What emerged is an abstract visual storytelling based on the marble painting technique. Traditionally in marbled painting, an artist floats paint on water, treated with a chemical to keep the two liquids from combining. Then patterns are combed into the paint. For the book project, Holmes instead used nontraditional tactics, like blowing on the paint, for an even more otherworldly feel.

As the text goes on and the universe is formed, representational shapes like butterflies and horses start to appear within the abstract paintings. The book ends with two race-less marbled figured embracing. In addition to bringing science in at a young age, the story reminds children that we all come from the same place, no matter how divided the world is now.
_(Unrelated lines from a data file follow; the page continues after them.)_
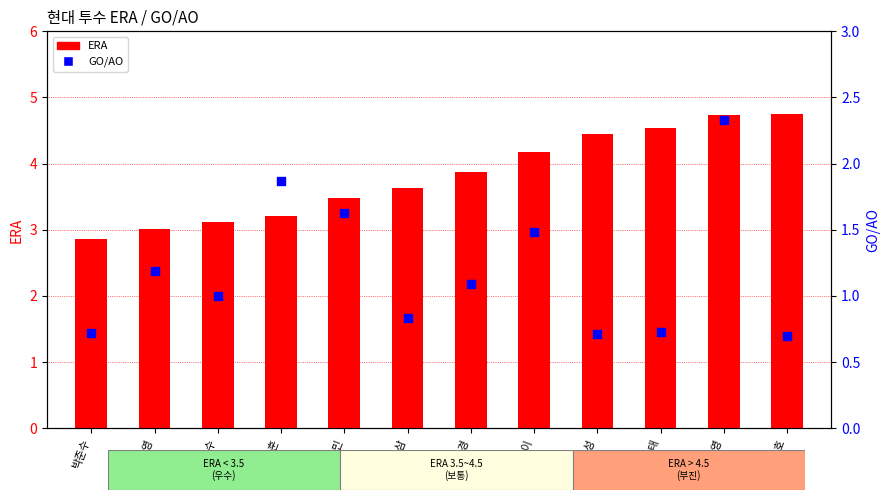

Is the value of ERA at 송신영 greater than the value of GO/AO at 노환수?

Yes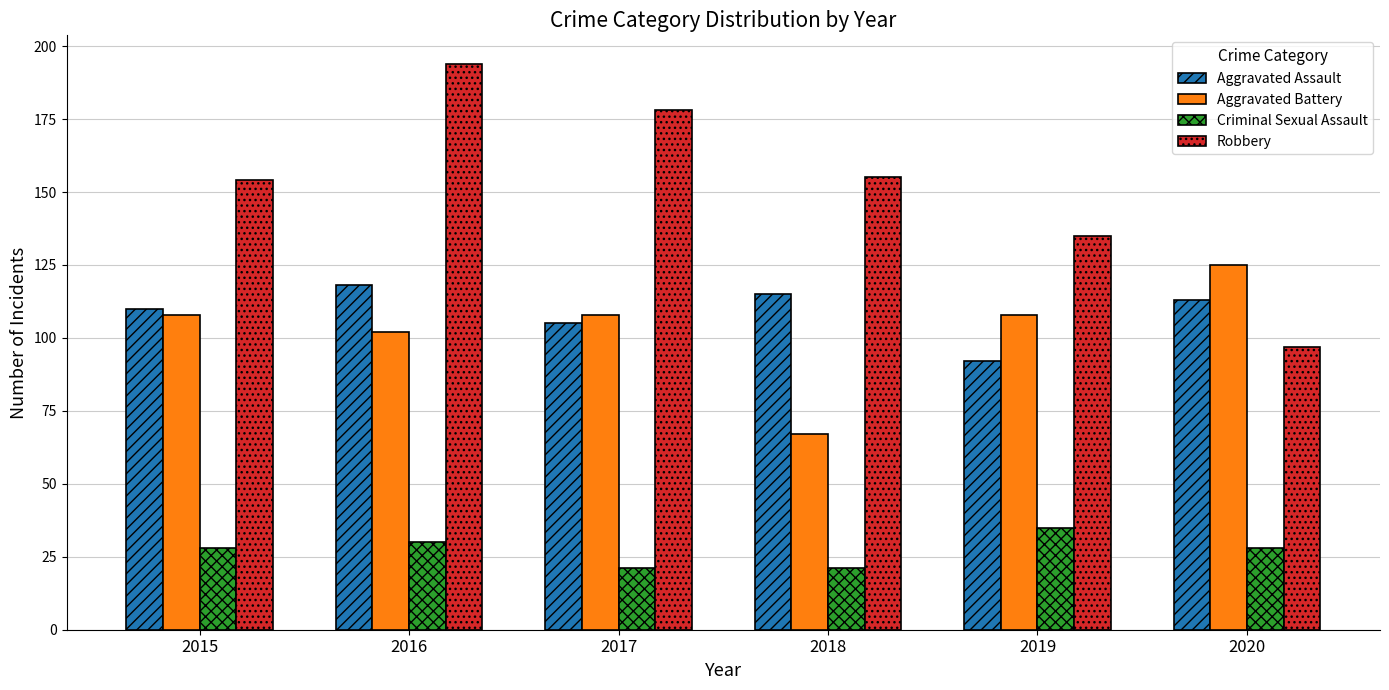

At 2016, list the series in order from largest to smallest.

Robbery, Aggravated Assault, Aggravated Battery, Criminal Sexual Assault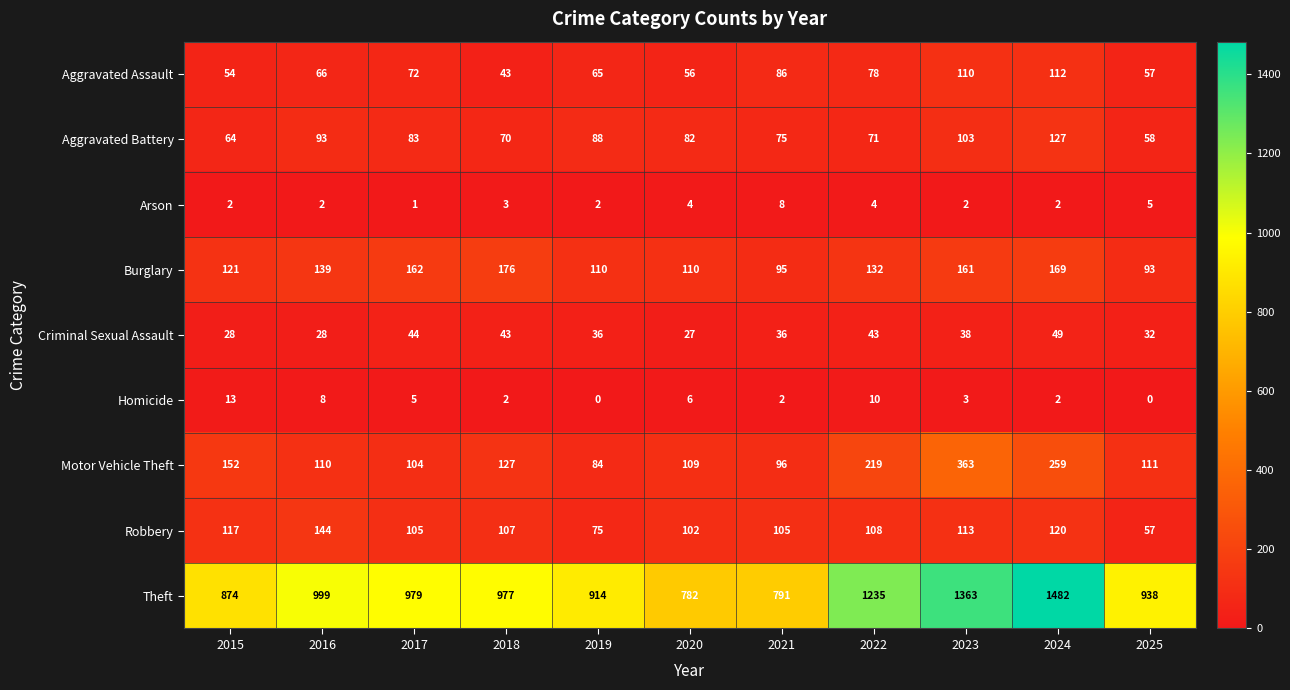

What is the minimum value for Aggravated Assault?

43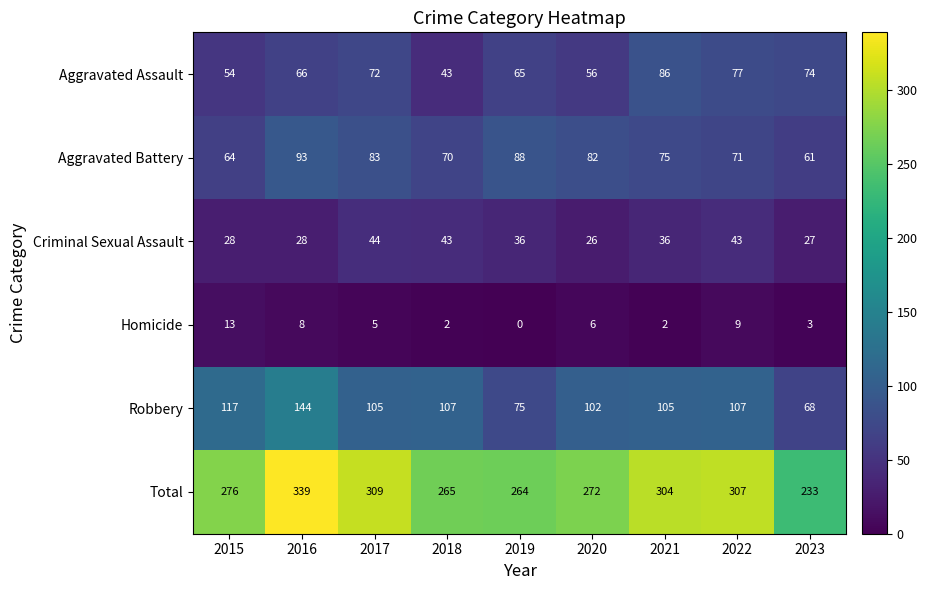

What is the approximate value of Aggravated Assault at 2022, to the nearest 5?

75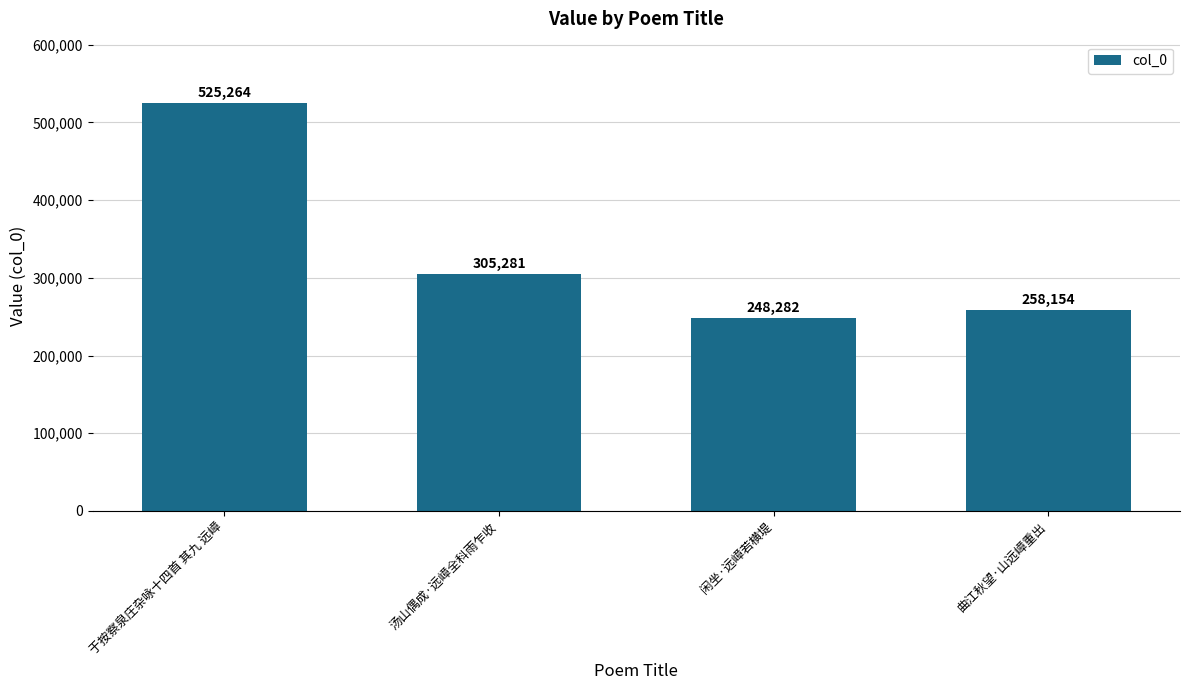

What is the label of the 3rd bar from the right?

汤山偶成·远嶂全科雨乍收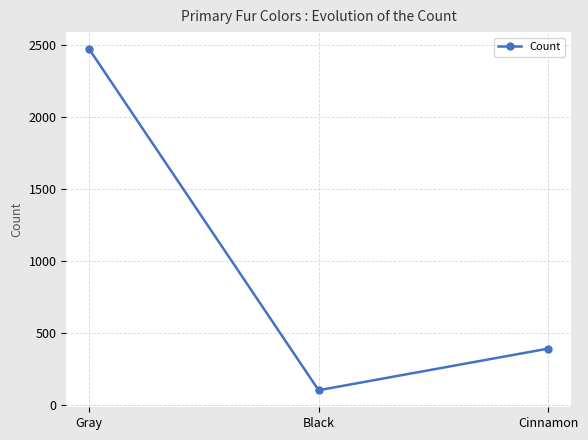

Reading left to right, extract all data points from this chart.

Gray=2473	Black=103	Cinnamon=392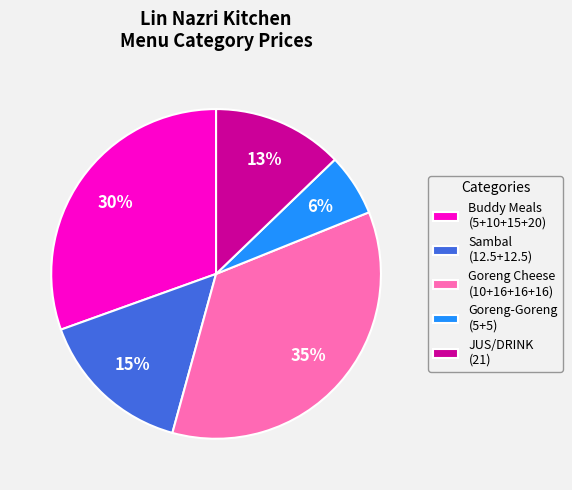

To the nearest percent, what is the average slice percentage?

20%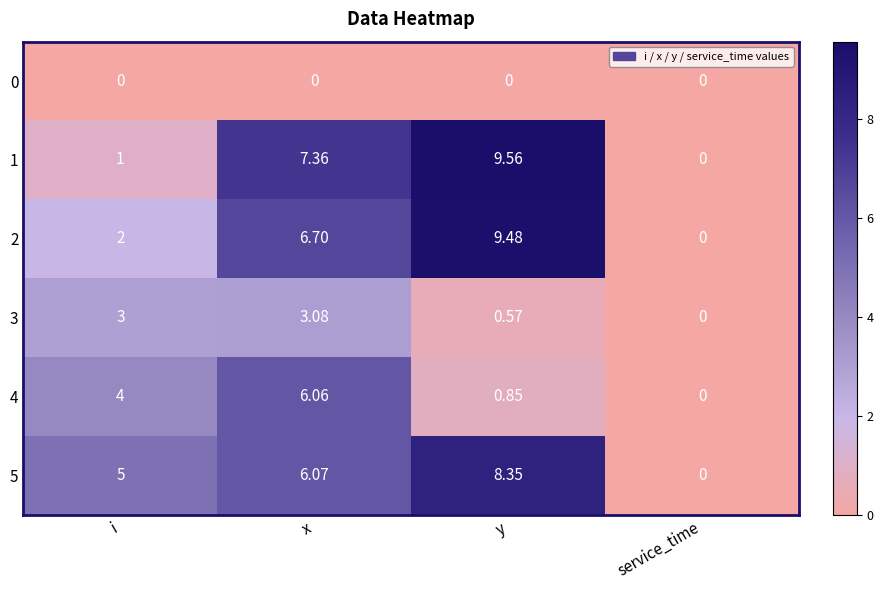

Which series has the largest range (max minus min)?

1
Holmes dedicated the book to her son. “I was remembering the magic of becoming a mother, and going through pregnancy,” she says. “The birth of the universe is quite like the birth of a child.”

Illustration isn’t the only project Holmes has been working on. For the Roxbury Sunflowers Project, Holmes has distributed more than 20,000 sunflower seeds across Roxbury in an effort to bring beauty and nature to family gardens and uncared-for lots. She chose the sunflower for its powerful color and its resiliency, just like her hometown. “I think it’s an opportunity for people to honor their Roxbury roots,” she says.

On Thursday, Aug. 30 from 4 to 7 p.m., Holmes will host an event at the Grove Hall branch of the Boston Public Library. People who have planted sunflowers will share stories, and kids can create sunflowers of their own with provided art supplies. The Roxbury Sunflowers Project will culminate in a sunflower festival in October.